> _REQUIREMENTS_
Could you continue the forum thread about red drum fishing at Lynnhaven Pier from the point where it stops?
::: GIVEN TEXT
# 48in Red Drum at Lynnhaven Pier Today (Video) 10/02/2015



## marv1234 (Nov 10, 2014)

Here is the video from lynnhaven fishing pier. The waves are rough but people are still catching monster reds. 

I miss Virginia already. Fish On! :fishing:


----------



## pepedesilva (Jun 7, 2014)

Wow nothing better than getting rewarded with a great fish when you're the only guy willing to go out in crap conditions.


----------



## marv1234 (Nov 10, 2014)

pepedesilva said:


> Wow nothing better than getting rewarded with a great fish when you're the only guy willing to go out in crap conditions.


Yeah really I found that out when I venture out in rough weather and go fishing. Hardly anyone on the pier but like 5 to 10 guys. But then the real fun begins when I catch tons of fish. But I guess if your bait is the only in the water then the fish nearby will take it.


----------



## ba0021 (May 23, 2007)

how is the spot fishing going


----------



## Tparris (May 24, 2015)

nice


----------



## Danta (Sep 22, 2015)
::::::
::: STORED ROWS
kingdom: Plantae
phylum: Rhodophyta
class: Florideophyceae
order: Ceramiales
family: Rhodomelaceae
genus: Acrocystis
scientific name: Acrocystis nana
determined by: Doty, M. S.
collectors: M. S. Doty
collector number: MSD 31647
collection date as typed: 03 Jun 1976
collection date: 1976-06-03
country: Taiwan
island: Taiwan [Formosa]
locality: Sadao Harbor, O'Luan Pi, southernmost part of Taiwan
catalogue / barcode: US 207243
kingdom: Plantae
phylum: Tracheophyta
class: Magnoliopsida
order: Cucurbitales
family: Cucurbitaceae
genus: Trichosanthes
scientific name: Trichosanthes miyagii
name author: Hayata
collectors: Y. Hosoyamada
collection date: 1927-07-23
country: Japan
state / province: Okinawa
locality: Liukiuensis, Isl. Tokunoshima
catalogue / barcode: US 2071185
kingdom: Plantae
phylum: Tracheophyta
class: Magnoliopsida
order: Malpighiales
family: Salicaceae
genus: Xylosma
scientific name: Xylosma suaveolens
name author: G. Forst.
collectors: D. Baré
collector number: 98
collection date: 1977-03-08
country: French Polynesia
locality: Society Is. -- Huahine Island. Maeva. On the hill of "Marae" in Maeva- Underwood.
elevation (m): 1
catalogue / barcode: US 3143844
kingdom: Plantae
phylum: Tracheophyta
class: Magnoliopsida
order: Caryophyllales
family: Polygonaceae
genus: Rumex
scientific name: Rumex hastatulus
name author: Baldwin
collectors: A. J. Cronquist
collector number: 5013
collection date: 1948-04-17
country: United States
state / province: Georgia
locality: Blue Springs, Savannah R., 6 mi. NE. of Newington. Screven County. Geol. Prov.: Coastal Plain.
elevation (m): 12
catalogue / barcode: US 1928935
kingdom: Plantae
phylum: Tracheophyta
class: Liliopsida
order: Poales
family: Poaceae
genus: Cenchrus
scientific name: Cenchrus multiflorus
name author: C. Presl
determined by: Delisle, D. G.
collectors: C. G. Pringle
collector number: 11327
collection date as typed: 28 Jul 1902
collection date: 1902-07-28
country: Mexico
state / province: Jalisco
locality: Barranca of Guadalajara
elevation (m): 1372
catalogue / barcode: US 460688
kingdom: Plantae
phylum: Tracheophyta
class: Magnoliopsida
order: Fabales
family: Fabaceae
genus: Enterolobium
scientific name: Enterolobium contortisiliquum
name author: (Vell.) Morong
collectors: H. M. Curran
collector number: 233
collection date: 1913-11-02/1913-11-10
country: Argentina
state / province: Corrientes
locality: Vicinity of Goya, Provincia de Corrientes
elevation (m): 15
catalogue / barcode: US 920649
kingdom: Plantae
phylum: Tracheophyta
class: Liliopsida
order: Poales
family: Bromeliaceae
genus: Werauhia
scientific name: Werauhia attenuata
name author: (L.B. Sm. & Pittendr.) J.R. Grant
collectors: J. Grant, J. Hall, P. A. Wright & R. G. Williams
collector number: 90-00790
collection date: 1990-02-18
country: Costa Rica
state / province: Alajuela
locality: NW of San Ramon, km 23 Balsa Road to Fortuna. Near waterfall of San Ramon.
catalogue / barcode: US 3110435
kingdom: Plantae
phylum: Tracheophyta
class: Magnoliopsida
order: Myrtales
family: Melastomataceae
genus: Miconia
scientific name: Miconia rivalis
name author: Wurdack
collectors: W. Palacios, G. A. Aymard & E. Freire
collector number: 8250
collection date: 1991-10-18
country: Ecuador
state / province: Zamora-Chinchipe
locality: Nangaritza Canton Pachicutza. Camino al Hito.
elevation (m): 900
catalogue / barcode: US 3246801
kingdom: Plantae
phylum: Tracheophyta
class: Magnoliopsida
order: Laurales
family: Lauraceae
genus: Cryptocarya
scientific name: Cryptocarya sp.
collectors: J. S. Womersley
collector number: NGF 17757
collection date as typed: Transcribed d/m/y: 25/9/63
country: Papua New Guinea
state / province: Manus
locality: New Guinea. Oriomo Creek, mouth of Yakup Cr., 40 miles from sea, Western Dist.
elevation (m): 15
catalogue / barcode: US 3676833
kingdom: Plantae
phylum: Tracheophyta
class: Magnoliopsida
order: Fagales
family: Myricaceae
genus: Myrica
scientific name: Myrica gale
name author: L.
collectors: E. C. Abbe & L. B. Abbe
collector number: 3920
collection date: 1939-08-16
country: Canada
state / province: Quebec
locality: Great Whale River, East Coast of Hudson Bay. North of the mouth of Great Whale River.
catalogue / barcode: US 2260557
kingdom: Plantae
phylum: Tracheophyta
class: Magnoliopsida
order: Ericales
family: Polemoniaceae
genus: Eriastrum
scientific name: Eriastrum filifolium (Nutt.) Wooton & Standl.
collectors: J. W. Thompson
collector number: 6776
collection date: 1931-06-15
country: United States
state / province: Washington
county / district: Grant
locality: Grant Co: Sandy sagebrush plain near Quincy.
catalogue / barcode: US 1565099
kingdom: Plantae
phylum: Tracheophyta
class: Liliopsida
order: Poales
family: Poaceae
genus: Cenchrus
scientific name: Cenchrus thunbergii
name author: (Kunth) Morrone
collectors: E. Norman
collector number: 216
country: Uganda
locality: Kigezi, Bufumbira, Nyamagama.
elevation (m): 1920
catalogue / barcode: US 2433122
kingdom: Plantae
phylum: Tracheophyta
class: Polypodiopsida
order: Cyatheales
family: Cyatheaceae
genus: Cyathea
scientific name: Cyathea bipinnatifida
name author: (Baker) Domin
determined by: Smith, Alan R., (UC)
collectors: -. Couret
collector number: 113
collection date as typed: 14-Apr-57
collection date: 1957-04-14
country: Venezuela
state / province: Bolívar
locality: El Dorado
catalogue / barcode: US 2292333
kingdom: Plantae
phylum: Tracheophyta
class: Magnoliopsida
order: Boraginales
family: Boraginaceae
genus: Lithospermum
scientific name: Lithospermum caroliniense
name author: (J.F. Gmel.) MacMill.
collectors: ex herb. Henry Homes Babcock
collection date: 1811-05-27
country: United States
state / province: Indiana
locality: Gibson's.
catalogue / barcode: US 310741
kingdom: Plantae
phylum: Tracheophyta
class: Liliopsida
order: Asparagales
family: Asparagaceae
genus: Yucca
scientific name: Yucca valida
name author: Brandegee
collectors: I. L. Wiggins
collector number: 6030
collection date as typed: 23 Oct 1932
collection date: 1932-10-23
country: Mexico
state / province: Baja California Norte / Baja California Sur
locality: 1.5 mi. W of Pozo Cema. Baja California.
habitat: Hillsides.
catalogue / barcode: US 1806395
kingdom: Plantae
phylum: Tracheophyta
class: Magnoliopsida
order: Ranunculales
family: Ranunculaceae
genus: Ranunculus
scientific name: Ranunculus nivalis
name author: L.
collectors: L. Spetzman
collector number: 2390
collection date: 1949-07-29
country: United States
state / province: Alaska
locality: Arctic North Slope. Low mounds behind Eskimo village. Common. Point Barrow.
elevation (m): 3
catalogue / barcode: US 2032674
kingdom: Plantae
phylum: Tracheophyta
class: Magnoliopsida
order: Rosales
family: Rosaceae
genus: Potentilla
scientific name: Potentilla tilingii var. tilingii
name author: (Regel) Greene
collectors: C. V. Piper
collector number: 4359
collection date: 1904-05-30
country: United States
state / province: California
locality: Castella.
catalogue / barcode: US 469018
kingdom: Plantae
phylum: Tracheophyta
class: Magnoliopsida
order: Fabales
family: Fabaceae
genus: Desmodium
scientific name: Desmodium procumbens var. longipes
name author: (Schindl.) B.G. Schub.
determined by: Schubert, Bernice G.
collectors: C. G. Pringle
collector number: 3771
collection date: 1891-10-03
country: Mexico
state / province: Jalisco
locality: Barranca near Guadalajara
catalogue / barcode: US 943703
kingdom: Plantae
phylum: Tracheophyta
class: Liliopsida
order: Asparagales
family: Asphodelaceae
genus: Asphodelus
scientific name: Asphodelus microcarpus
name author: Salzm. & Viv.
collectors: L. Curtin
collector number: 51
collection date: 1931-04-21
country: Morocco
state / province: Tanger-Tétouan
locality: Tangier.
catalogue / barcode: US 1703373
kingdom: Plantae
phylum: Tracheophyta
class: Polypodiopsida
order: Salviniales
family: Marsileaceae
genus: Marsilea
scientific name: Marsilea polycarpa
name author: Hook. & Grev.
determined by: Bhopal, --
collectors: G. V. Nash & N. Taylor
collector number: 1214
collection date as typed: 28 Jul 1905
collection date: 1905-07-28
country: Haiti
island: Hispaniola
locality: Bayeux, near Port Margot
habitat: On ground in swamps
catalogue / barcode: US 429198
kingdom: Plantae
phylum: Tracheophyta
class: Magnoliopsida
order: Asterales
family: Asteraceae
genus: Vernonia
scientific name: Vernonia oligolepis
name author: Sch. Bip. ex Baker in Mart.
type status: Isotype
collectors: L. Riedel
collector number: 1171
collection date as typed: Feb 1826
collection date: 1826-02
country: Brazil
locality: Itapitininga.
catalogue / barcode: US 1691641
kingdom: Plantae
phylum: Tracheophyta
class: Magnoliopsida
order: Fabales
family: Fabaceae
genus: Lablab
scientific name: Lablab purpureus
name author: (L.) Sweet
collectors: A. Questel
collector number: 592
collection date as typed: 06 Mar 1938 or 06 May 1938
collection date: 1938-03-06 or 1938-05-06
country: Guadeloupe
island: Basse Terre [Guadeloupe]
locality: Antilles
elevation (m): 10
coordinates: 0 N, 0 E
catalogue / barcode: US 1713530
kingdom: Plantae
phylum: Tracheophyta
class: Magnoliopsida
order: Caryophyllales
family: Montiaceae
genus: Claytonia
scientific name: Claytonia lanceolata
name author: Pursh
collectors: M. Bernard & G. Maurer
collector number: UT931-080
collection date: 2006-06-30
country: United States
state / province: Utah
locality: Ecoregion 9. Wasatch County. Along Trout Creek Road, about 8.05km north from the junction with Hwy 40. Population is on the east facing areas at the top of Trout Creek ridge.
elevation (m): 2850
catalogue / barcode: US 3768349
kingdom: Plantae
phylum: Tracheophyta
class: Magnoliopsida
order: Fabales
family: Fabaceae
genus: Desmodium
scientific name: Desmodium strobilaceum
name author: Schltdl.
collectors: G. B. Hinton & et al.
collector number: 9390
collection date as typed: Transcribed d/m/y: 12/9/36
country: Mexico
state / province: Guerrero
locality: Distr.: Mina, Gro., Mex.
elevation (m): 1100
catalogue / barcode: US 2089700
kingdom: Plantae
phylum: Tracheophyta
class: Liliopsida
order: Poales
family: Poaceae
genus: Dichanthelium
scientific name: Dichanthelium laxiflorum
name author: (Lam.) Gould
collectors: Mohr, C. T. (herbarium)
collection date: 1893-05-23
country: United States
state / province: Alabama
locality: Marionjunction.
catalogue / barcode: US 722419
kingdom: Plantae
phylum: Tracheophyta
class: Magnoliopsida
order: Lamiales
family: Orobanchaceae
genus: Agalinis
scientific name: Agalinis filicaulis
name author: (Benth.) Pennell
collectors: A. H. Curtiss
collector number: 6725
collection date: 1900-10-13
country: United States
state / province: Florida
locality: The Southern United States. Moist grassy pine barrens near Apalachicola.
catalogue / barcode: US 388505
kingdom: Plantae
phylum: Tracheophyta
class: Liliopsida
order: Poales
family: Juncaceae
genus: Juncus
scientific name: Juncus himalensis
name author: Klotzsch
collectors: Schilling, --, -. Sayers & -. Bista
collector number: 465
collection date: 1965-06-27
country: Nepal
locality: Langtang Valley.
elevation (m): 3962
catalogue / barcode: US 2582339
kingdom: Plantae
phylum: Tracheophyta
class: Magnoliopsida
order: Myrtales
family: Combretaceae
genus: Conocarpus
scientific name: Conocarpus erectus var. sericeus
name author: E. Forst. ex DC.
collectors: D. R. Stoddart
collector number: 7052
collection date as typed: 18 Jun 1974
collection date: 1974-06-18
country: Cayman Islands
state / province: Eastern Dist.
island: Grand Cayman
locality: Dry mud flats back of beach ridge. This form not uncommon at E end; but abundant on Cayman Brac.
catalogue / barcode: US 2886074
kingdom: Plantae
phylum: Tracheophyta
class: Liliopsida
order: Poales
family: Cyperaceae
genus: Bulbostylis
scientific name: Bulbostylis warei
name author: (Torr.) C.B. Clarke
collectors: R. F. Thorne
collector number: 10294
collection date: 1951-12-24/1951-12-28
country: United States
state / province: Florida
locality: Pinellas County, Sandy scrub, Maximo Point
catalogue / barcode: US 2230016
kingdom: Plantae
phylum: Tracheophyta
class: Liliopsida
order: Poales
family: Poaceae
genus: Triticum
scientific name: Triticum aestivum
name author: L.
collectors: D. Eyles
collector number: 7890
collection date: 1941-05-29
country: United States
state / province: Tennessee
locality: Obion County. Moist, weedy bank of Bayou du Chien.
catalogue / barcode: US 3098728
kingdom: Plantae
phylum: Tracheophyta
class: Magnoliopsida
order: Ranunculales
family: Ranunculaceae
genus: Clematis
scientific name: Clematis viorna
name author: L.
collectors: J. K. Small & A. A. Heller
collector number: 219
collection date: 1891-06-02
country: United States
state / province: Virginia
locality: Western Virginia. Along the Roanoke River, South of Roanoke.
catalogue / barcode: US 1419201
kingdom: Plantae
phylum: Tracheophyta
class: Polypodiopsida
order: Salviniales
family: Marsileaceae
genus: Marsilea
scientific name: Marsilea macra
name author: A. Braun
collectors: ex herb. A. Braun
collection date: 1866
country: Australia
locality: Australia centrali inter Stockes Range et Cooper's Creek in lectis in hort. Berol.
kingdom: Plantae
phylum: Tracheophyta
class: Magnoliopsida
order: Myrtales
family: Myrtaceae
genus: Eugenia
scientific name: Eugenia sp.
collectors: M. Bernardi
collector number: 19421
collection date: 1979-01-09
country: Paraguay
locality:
::::::
> _EXERCISE ANSWER_
:fishing:nice fish,thanks for the report.haven't fished va in years,


----------



## cocoflea (Aug 1, 2002)

Excellent thanks for sharing a great catch


----------



## Aristokles (Mar 5, 2013)

Impressive both in the feat and the fortitude. Very well done.


----------



## marv1234 (Nov 10, 2014)

Today another on the report another red drum about the same sized was caught also speckled trout were biting.


----------



## sand flea (Oct 24, 1999)

I can't get over all the drum coming off that pier. Whoever thought the hot spot for drum would be Lynnhaven?


----------



## slpezy (Jul 12, 2015)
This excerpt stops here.